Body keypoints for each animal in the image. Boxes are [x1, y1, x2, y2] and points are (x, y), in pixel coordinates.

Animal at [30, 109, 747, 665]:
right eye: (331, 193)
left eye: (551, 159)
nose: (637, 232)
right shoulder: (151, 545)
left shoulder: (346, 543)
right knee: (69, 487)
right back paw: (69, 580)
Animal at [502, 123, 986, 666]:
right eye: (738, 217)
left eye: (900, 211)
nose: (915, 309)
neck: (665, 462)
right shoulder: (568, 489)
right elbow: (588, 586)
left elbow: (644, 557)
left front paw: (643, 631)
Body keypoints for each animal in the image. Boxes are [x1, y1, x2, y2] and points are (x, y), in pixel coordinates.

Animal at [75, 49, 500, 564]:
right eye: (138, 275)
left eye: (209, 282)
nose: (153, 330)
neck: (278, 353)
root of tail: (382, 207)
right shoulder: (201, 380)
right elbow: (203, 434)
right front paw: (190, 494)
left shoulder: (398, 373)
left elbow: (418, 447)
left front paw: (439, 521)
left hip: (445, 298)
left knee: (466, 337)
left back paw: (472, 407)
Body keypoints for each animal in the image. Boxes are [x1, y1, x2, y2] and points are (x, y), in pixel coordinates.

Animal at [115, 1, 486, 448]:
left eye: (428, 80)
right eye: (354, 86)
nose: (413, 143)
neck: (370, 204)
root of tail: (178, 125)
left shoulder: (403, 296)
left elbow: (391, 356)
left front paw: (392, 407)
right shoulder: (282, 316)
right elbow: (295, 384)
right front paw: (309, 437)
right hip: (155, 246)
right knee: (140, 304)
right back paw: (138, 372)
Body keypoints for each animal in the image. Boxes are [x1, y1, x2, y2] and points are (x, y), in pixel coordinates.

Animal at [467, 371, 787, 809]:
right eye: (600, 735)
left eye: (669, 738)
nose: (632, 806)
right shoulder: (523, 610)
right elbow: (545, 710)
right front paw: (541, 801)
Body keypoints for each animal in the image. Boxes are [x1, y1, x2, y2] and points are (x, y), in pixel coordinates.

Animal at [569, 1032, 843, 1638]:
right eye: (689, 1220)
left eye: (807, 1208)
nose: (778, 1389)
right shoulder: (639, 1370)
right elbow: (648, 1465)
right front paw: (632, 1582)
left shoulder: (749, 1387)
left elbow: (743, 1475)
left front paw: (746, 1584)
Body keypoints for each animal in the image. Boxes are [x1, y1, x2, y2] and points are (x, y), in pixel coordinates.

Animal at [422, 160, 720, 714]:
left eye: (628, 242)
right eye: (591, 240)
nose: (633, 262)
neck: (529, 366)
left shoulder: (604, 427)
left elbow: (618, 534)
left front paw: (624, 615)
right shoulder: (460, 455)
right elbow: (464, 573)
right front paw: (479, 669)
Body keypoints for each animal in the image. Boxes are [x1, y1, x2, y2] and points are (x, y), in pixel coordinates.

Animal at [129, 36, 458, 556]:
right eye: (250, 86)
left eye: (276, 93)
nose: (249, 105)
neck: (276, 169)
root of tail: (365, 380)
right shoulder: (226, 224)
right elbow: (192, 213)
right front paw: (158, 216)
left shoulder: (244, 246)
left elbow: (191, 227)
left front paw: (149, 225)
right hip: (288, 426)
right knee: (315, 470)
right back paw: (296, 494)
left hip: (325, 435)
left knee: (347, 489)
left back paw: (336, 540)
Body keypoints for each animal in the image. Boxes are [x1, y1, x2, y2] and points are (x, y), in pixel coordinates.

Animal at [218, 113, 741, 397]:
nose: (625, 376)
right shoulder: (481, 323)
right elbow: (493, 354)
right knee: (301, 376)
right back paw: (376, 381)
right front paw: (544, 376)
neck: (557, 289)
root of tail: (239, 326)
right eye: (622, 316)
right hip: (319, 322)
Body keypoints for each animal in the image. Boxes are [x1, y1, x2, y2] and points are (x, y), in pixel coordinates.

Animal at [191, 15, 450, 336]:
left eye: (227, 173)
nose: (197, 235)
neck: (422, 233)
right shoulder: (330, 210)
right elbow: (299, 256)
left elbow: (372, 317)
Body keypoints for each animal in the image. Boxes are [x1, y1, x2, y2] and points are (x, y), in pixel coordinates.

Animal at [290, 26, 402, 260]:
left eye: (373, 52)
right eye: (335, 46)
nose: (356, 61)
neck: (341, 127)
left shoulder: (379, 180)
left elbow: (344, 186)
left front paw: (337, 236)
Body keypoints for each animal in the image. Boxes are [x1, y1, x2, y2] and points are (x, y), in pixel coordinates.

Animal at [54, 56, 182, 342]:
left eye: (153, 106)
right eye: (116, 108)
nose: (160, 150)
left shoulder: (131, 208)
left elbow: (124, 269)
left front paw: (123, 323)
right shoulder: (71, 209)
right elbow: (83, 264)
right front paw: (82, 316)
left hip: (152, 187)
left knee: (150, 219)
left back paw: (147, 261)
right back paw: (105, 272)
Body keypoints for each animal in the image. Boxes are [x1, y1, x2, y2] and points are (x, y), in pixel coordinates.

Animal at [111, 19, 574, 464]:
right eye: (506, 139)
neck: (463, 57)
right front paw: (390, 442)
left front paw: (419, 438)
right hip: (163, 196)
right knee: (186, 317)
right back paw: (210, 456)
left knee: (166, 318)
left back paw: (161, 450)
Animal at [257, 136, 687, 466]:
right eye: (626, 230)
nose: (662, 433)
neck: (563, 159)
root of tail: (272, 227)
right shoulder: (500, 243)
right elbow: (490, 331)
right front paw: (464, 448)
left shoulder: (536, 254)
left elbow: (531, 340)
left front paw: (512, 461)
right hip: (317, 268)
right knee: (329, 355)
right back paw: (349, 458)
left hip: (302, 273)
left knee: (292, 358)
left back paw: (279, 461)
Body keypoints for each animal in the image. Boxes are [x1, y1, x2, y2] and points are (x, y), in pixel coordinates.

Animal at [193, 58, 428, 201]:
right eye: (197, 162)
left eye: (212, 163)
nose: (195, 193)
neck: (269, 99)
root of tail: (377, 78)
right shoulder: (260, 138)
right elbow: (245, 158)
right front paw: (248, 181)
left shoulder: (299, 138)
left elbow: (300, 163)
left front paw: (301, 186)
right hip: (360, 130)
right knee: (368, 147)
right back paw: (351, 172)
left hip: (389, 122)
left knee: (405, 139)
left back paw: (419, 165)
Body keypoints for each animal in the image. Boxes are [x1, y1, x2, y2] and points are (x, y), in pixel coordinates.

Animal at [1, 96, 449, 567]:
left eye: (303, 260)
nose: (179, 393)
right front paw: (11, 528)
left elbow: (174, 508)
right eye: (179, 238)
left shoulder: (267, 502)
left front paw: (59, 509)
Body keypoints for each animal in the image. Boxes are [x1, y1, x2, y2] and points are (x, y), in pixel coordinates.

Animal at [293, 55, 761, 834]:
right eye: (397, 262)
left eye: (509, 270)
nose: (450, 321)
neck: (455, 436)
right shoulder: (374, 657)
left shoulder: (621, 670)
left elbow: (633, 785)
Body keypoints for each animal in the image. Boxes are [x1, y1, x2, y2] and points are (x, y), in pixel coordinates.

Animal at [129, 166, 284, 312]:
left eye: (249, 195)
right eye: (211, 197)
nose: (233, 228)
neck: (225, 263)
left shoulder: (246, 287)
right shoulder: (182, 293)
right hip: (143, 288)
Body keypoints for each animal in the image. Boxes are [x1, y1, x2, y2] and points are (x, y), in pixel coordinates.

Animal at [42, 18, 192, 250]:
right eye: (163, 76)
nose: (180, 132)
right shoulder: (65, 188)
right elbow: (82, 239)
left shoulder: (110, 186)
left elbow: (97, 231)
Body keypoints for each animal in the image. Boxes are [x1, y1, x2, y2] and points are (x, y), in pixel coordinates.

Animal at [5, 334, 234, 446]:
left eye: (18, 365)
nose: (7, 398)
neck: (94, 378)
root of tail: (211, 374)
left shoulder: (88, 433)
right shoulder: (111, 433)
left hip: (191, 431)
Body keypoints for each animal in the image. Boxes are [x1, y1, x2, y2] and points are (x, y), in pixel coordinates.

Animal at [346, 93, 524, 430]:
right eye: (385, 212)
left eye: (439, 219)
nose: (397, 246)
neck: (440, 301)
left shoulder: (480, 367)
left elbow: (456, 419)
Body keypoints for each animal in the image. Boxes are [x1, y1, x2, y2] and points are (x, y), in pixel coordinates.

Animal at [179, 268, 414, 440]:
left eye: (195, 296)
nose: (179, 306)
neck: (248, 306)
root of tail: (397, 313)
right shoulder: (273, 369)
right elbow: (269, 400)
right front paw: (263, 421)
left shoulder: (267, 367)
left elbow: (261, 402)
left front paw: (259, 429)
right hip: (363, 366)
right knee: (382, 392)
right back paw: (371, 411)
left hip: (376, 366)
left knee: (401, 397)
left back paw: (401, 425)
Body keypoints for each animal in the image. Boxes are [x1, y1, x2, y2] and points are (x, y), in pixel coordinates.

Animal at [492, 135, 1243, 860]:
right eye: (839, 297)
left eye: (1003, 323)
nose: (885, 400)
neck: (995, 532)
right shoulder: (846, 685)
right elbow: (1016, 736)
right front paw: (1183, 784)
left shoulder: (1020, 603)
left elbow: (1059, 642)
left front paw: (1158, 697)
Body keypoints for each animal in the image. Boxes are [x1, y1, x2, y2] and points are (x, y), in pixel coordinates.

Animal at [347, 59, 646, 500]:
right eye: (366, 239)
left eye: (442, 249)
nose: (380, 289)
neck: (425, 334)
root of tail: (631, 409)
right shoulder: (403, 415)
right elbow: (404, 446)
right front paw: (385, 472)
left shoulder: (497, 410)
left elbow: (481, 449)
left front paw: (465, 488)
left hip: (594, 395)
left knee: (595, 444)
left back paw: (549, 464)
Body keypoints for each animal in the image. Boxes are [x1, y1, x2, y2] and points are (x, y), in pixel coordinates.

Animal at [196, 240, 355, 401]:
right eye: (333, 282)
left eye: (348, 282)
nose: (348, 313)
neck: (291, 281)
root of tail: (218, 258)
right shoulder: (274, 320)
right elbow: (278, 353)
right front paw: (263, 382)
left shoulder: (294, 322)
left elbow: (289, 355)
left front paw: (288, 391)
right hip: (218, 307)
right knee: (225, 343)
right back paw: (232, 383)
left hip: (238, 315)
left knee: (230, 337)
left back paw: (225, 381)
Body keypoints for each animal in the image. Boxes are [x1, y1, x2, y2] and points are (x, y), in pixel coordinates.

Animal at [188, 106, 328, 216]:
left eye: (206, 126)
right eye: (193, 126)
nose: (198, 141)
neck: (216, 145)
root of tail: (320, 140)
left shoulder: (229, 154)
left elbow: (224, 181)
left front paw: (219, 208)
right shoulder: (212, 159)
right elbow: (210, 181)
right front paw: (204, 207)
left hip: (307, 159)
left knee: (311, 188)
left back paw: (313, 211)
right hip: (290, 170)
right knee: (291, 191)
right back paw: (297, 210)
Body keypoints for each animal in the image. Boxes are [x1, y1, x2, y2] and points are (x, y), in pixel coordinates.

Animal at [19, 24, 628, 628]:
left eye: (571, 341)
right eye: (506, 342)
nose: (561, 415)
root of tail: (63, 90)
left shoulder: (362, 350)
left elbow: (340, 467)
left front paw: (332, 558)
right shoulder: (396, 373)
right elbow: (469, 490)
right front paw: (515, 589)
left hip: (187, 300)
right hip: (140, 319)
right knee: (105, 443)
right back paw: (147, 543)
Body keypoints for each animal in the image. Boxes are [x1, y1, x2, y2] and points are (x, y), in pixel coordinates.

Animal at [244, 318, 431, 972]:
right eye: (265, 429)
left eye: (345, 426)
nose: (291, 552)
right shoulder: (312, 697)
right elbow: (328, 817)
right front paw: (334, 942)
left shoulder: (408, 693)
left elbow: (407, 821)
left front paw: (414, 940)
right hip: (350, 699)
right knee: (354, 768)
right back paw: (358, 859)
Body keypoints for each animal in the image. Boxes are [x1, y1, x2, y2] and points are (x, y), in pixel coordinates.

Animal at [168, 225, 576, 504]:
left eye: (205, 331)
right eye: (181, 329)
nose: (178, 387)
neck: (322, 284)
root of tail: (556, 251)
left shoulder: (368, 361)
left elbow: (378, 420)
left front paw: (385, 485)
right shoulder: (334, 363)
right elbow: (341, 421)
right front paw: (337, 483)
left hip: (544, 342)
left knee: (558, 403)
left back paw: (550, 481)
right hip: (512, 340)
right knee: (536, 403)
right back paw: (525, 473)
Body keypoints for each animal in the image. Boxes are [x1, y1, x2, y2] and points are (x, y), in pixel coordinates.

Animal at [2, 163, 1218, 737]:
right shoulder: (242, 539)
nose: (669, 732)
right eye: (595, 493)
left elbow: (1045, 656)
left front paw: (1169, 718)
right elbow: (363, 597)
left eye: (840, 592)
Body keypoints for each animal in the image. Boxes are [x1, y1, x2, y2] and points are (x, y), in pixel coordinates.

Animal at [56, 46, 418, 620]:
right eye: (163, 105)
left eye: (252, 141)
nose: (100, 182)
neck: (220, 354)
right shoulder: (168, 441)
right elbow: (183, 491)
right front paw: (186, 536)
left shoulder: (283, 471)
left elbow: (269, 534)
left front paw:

TASK DESCRIPTION
The reply should consist solely of the lines of the data, exact, from the opening line through the line with "root of tail: (178, 125)", inclusive.

WRITTEN SOLUTION
Body keypoints for each animal in the image. Boxes are [x1, y1, x2, y2] and points are (x, y), in pixel coordinates.

Animal at [30, 109, 747, 665]:
right eye: (331, 193)
left eye: (551, 159)
nose: (637, 232)
right shoulder: (151, 545)
left shoulder: (346, 543)
right knee: (69, 487)
right back paw: (69, 580)
Animal at [502, 123, 986, 666]:
right eye: (738, 217)
left eye: (900, 211)
nose: (915, 309)
neck: (665, 462)
right shoulder: (568, 489)
right elbow: (588, 586)
left elbow: (644, 557)
left front paw: (643, 631)
Body keypoints for each animal in the image. Boxes are [x1, y1, x2, y2] and points are (x, y), in pixel coordinates.

Animal at [75, 49, 500, 564]:
right eye: (138, 275)
left eye: (209, 282)
nose: (153, 330)
neck: (278, 353)
root of tail: (382, 207)
right shoulder: (201, 380)
right elbow: (203, 434)
right front paw: (190, 494)
left shoulder: (398, 373)
left elbow: (418, 447)
left front paw: (439, 521)
left hip: (445, 298)
left knee: (466, 337)
left back paw: (472, 407)
Body keypoints for each animal in the image. Boxes are [x1, y1, x2, y2] and points are (x, y), in pixel coordinates.

Animal at [115, 1, 486, 448]:
left eye: (428, 80)
right eye: (354, 86)
nose: (413, 143)
neck: (370, 204)
root of tail: (178, 125)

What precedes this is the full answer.